When choosing a UK market, a company may well consider the following issues:

  • whether the market and its particular profile is relevant to a company's business;
  • comparison of the markets' admission requirements;
  • calculating the ongoing costs of maintaining a listing; and
  • determining the public disclosure requirements.

London Stock Exchange

The London Stock Exchange allows companies to raise capital from its two markets: (1) the Official List (or main market) and (2) AIM.

Return to top

1. The Official List conditions for listing

The listing of securities on the Official List is subject to the UK Listing Authority's (UKLA) Listing Rules and the London Stock Exchange's own Admission and Disclosure Standards. Amongst other stringent requirements, the two key requirements from a company before admission are three years' unqualified audited accounts and a three year trading record.

Chapter 25: For those young, innovative, high growth companies that cannot meet the requirement for a three year trading record, Chapter 25 of the Listing Rules allows the UKLA some flexibility in admitting such companies onto the Official List provided that it is satisfied that such an admission is desirable in the interests of the company and investors and also that investors will have the necessary information available to arrive at an informed judgement concerning the company and the securities for which listing is sought by the company.

techMARK: The techMARK index cuts across industrial sectors, location and size bands in order to bring innovative technology companies together. techMARK is not a separate trading platform, it is simply a market within a market.

Return to top

2. AIM

This market was established by the London Stock Exchange in order to meet the needs of young and growing companies which might not meet all of the requirements (with regard to trading record, established management team or minimum market capitalisation) for admittance onto the Official List.

AIM operates and is regulated separately from the Official List. AIM companies are not bound by the Listing Rules and benefit from a regulatory regime designed specifically for smaller companies.

OFEX

An independent public market specialising in smaller companies. OFEX has its own unique regulatory framework and endeavours to attract those companies who do not wish to incur the expense of joining AIM.

Return to top

Which country?

For some companies, the following factors can influence a decision to list on a market outwith the UK:

  • For those companies with a high profile abroad (or simply seeking such a profile), listing in another jurisdiction may well be more appropriate; or

  • At times, the UK markets may not be especially strong and/or listing in another jurisdiction may create more demand in a company from outside investors.
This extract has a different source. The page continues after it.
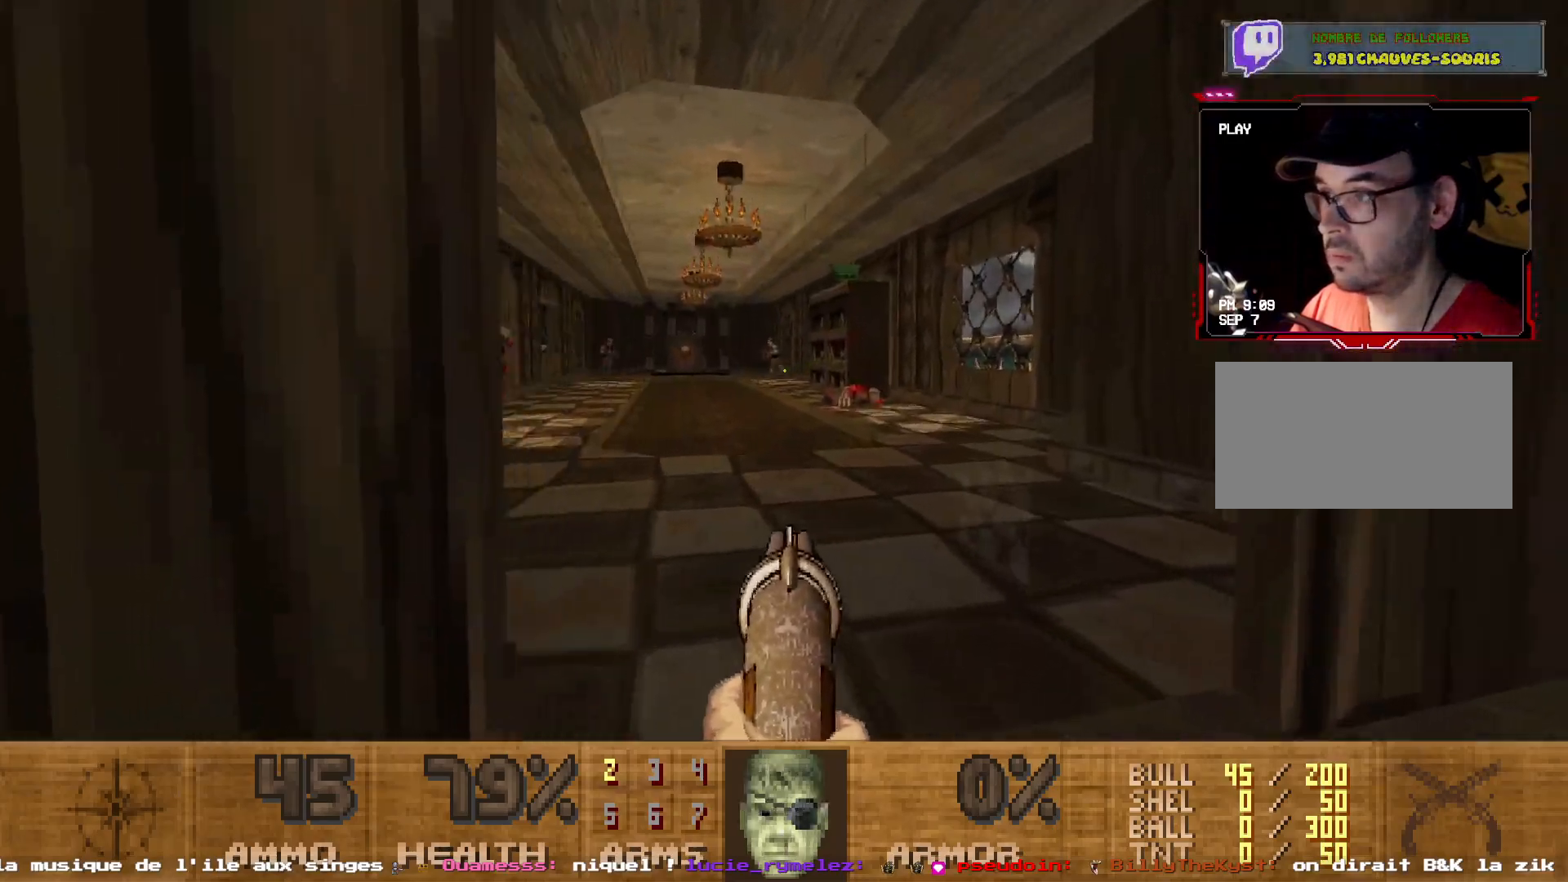
{"keys": [], "mouse": [], "events": [[117, "z", "down"], [150, "mouse_left", "down"], [200, "z", "up"], [350, "z", "down"], [433, "mouse_left", "up"], [500, "z", "up"]]}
Examples of international markets

NASDAQ

NASDAQ stands for the National Association of Securities Dealers Automated Quotation System. This US market has two tiers: NASDAQ National Market and NASDAQ SmallCap Market. Each market has its own set of financial requirements that a company must meet to list its securities.

Euronext

Euronext was created by the merger of the Paris, Amsterdam and Brussels exchanges and (when measuring the value of the trading through its central order book) is the largest cash securities market in Europe.

Contacts

Yvonne Dunn (Glasgow, 0141 248 4858) or Susan Biddle (London, 020 7490 4000)

Return to top

OUT-LAW Recommends

Data Protection training
We offer training courses on Data Protection and Freedom of Information laws

Winner at 2008 Webby Awards

OUT-LAW star: link to the home page
Disclaimer: This was printed from OUT-LAW.COM, a service of international law firm Pinsent Masons. We hope you find this content useful. However, please note that nothing in this document constitutes specific legal advice. You should consult a suitably qualified lawyer on any specific legal problem or matter. Any questions, please email info@out-law.com.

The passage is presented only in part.